Midway down the next isle, you encounter a young mother with a cart full of pre-schoolers and groceries. There’s Boffer the Cougher, Geezer the Sneezer, and a small baby with a full diaper and a contented look on its face. Boffer and Geezer are both forming large green bubbles under their noses and the baby is about to poke at one of them. The isle floor is littered with items the kids have pulled off the shelves on their trip through the store. The mother, naturally, is oblivious.

You pass gingerly by the cart of germs in hopes of finding some organic coffee. You locate your beans and as you approach the in-store coffee grinder, you discover that someone else has been there before you. The grinder is still full of coffee beans, and the table, the overflow bin and the floor are full of ground coffee. If you turn the grinder on, the beans in the hopper will grind and create another small hill on the floor in front of the grinder. If you walk away from the mess, someone will assume that you made it. So you wait, trying to figure out what to do. A small line begins to form behind you. Others want to grind their coffee. Finally, in exasperation, you walk away returning the unground coffee cans to your cart, and exposing the mounds of coffee your body was hiding. The line disperses. No matter which isle you enter, you find people giving you looks.

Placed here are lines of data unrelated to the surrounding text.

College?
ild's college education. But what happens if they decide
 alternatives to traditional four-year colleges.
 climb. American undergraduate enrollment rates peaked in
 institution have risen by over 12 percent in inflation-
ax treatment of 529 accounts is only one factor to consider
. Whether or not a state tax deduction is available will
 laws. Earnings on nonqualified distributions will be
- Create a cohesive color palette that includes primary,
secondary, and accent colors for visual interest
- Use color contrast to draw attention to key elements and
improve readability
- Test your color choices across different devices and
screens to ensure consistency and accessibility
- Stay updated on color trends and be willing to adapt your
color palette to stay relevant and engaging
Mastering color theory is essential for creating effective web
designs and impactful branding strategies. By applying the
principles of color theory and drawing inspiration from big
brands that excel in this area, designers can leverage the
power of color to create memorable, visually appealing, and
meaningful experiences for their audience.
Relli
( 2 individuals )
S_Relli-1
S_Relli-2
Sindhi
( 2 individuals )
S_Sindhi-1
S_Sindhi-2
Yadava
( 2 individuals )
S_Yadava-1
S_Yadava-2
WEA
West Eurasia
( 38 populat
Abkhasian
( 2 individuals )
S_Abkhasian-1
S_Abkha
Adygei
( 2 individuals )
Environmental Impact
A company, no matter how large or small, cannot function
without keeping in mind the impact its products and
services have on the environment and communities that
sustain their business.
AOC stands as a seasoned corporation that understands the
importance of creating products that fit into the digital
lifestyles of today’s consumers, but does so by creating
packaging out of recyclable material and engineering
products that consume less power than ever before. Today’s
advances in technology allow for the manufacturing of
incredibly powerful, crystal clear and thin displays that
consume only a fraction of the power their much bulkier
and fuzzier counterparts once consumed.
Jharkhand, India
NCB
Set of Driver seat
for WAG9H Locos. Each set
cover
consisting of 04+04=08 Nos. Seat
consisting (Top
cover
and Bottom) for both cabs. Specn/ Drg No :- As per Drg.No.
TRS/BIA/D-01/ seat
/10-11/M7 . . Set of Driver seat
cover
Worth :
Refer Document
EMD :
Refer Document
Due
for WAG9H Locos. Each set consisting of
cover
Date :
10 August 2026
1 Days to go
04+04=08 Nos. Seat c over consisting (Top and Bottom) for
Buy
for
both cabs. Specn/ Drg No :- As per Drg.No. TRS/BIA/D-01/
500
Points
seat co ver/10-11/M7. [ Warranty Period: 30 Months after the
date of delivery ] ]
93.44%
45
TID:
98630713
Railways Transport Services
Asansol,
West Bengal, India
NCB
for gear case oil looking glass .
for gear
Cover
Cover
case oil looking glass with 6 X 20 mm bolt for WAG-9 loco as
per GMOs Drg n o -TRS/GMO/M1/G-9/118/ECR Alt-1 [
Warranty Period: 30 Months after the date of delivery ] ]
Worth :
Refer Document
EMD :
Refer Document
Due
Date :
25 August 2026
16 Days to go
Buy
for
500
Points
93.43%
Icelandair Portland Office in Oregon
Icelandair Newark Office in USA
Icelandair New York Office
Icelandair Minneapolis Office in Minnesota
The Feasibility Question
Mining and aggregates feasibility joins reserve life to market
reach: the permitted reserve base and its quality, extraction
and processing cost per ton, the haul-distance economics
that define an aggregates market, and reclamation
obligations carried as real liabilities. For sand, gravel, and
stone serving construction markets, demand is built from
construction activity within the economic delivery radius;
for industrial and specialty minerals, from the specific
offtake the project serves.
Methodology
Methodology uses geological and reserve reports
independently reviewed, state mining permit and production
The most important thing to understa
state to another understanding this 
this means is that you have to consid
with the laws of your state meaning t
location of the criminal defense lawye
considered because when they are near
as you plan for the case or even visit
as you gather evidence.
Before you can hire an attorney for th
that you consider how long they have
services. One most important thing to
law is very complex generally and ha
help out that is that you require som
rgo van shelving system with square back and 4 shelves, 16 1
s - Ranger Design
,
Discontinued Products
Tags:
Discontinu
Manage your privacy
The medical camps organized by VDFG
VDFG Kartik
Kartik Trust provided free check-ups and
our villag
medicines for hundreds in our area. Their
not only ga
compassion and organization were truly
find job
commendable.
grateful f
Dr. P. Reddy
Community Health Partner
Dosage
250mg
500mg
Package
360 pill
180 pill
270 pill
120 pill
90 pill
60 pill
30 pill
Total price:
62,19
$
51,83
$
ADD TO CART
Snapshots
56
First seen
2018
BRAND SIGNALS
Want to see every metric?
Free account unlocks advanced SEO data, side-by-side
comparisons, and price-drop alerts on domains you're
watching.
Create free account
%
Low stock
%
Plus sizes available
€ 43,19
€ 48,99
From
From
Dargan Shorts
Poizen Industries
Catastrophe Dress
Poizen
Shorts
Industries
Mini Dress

After what seems an eternity, you head for the checkout stand. The lines are long and the customers are testy. Several people leave their carts in the line and go back to retrieve some item they’ve forgotten. After an assortment of price checks, food stamp signings, coupon countings, and rejected credit cards, it’s your turn to check out. The clerk, it turns out, has a bad cold. While she’s making change for you, someone comes up to her with a broken product, and demands a replacement for half price. The clerk, addled, forgets how much your change is supposed to be. Finally she gets her act together and starts the count again. Just before she hands you your last bill, she sneezes on it. No point in asking for another – she’s handling all of them.

“By the way,” you tell her, “Someone left a mess at the coffee grinder in isle three.” She gives you a look, her eyes crinkle in a slight knowing smile, and she says, “I’ll get someone to clean it up.” On your way out to the parking lot, you turn and look back at the store. Through the window, you notice that one of the customers who’d been giving you looks is talking to the check out lady and pointing at you…

Several days later, as you lie in your bed, fighting off a fever, runny nose and nagging cough, you wonder why it is that you’re getting so many more colds these days. At one time, it was never more than one a year. Now it’s several. Is it possible that bad manners may not only make you feel uncomfortable, but also make you sick?